Creer por esto que Merkel se hizo de izquierda sería absurdo. Ahora que el candidato de su partido, a quien visiblemente no tolera, está por perder las elecciones contra Olaf Scholz, su vice y ministro de Finanzas socialdemócrata, Merkel salió a hacer campaña en contra del fantasma más temido: el giro a la izquierda. Es que, si Scholz realmente quiere evitar el confort de otra gran coalición, como promete, no le alcanzará con aliarse a los Verdes (que por unas semanas figuraron incluso como primera fuerza), y tendrá que hacerlo con los liberales (que se muestran reacios) o con la izquierda (que se muestra muy entusiasta). 

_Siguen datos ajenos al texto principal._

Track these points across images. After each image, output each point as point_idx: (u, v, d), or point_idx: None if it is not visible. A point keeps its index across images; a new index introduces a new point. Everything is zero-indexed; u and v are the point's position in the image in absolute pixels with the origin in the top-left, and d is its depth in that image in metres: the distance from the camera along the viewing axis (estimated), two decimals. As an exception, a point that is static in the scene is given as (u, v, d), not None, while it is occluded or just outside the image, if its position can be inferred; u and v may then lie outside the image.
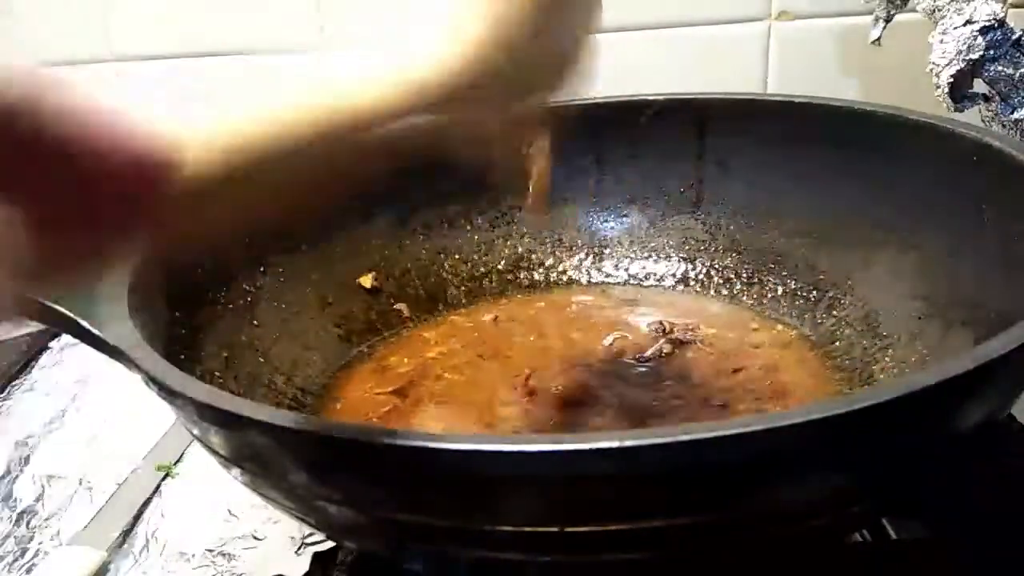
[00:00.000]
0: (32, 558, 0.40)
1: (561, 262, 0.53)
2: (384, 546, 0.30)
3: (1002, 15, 0.45)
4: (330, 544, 0.38)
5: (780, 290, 0.47)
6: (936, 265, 0.39)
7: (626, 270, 0.52)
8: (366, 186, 0.28)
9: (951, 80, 0.46)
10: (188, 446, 0.47)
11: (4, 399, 0.54)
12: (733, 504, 0.24)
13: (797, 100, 0.47)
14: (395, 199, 0.51)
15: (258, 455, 0.28)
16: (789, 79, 0.64)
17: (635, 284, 0.52)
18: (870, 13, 0.51)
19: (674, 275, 0.51)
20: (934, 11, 0.47)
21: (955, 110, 0.47)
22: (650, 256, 0.52)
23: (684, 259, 0.51)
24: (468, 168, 0.49)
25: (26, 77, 0.17)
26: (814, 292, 0.46)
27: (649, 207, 0.52)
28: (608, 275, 0.52)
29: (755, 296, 0.48)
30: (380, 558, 0.35)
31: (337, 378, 0.45)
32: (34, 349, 0.59)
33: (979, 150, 0.37)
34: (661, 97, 0.50)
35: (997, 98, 0.46)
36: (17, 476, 0.47)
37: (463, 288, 0.52)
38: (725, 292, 0.49)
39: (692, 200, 0.51)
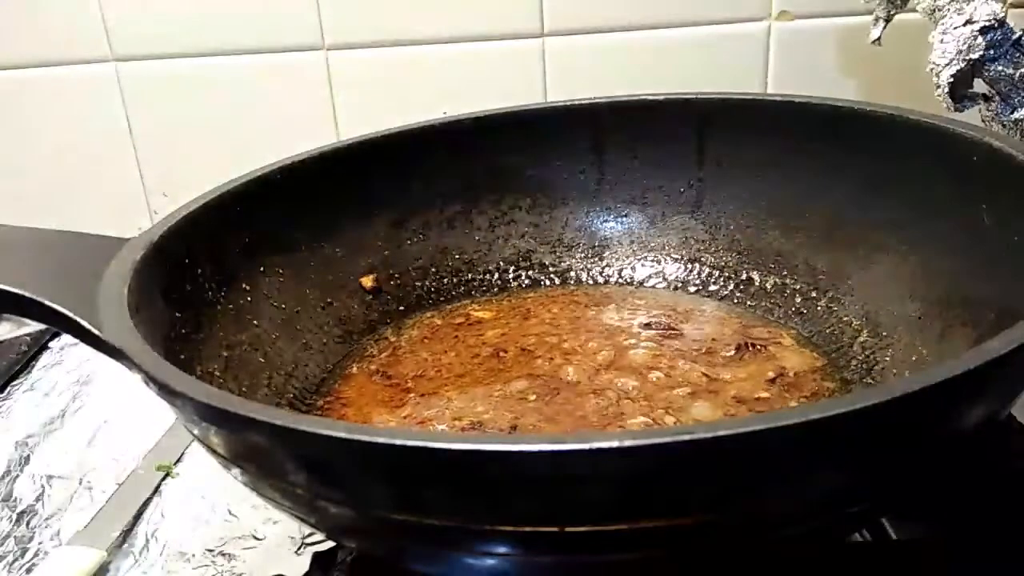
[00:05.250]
0: (32, 558, 0.41)
1: (561, 262, 0.53)
2: (384, 546, 0.30)
3: (1002, 15, 0.45)
4: (330, 544, 0.38)
5: (780, 290, 0.47)
6: (936, 265, 0.39)
7: (626, 270, 0.52)
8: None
9: (951, 80, 0.46)
10: (188, 446, 0.47)
11: (4, 399, 0.54)
12: (733, 504, 0.24)
13: (797, 100, 0.47)
14: (395, 199, 0.51)
15: (258, 455, 0.28)
16: (789, 79, 0.64)
17: (635, 284, 0.52)
18: (870, 13, 0.51)
19: (674, 275, 0.51)
20: (934, 11, 0.47)
21: (955, 110, 0.47)
22: (650, 256, 0.52)
23: (684, 259, 0.51)
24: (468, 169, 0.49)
25: None
26: (814, 292, 0.46)
27: (649, 207, 0.52)
28: (608, 275, 0.52)
29: (755, 296, 0.48)
30: (380, 558, 0.35)
31: (337, 378, 0.45)
32: (34, 349, 0.59)
33: (979, 150, 0.37)
34: (661, 97, 0.50)
35: (997, 98, 0.46)
36: (17, 476, 0.47)
37: (463, 288, 0.52)
38: (725, 292, 0.49)
39: (692, 200, 0.51)
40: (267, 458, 0.27)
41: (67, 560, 0.39)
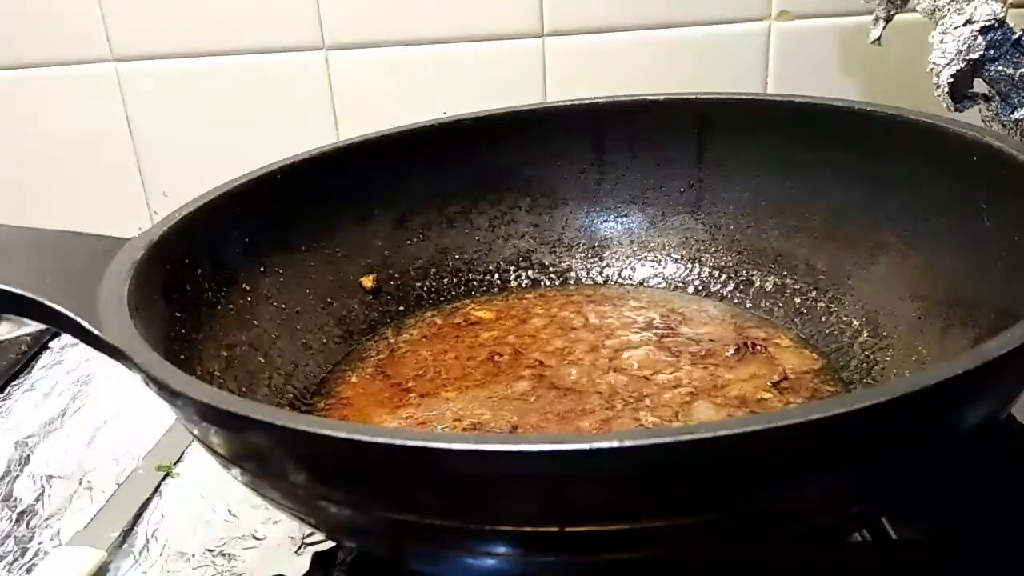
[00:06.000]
0: (32, 558, 0.41)
1: (561, 262, 0.53)
2: (384, 546, 0.30)
3: (1002, 15, 0.45)
4: (330, 544, 0.38)
5: (780, 290, 0.47)
6: (936, 265, 0.39)
7: (626, 270, 0.52)
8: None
9: (951, 80, 0.46)
10: (188, 446, 0.47)
11: (4, 399, 0.54)
12: (733, 504, 0.24)
13: (797, 100, 0.47)
14: (395, 199, 0.51)
15: (258, 455, 0.28)
16: (789, 79, 0.64)
17: (635, 284, 0.52)
18: (870, 13, 0.51)
19: (674, 275, 0.51)
20: (934, 11, 0.47)
21: (955, 110, 0.47)
22: (650, 256, 0.52)
23: (684, 259, 0.51)
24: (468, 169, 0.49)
25: None
26: (814, 292, 0.46)
27: (649, 207, 0.52)
28: (608, 275, 0.52)
29: (755, 296, 0.48)
30: (380, 558, 0.35)
31: (337, 378, 0.45)
32: (34, 349, 0.59)
33: (979, 150, 0.37)
34: (661, 97, 0.50)
35: (997, 98, 0.46)
36: (17, 476, 0.47)
37: (463, 288, 0.52)
38: (725, 292, 0.49)
39: (692, 200, 0.51)
40: (267, 458, 0.27)
41: (67, 560, 0.39)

La sola posibilidad de que el partido de la antigua RDA pueda ser parte de una coalición de gobierno se convirtió en el eje de campaña del oficialismo, con Merkel a la cabeza repitiendo el mantra: nosotros, o el comunismo. Como me explicó por mail la filósofa Bettina Stangneth, el odio contra “los rojos” es la única herencia nacionalsocialista a la que los alemanes pueden entregarse plenamente sin temor a sufrir perjuicios. 

Nunca sabremos si, de haberse presentado otra vez con Merkel, su partido estaría ahora liderando las encuestas. En todo caso, se va con una alta imagen positiva. Hasta los que nunca la votaron un poco la van a extrañar, sobre todo si no vuelve a formarse una gran coalición como las que supo encabezar ella, que le dieron al país una estabilidad impresionante, aunque a costa de un estancamiento calamitoso en cuestiones como acceso a la tecnología o reducción de la brecha social. No por nada sus dos posibles sucesores son en muchos aspectos un calco masculino de sus modos sosegados, abiertos a la calidez y al sentido del humor solo si la situación lo permite o requiere. Las manos formando un triángulo ante el invariable saco de botones sobredimensionados pasará a la historia como símbolo de ese muy pensado equilibrio emocional. 

Una periodista argentina que vive en Alemania me contó que, en 2010, cuando Argentina fue el país invitado de la Feria del Libro de Frankfurt, le preguntó a Merkel off the record qué le había parecido Cristina. “Efervescente –le contestó Merkel–. No es una buena cualidad para hacer política”.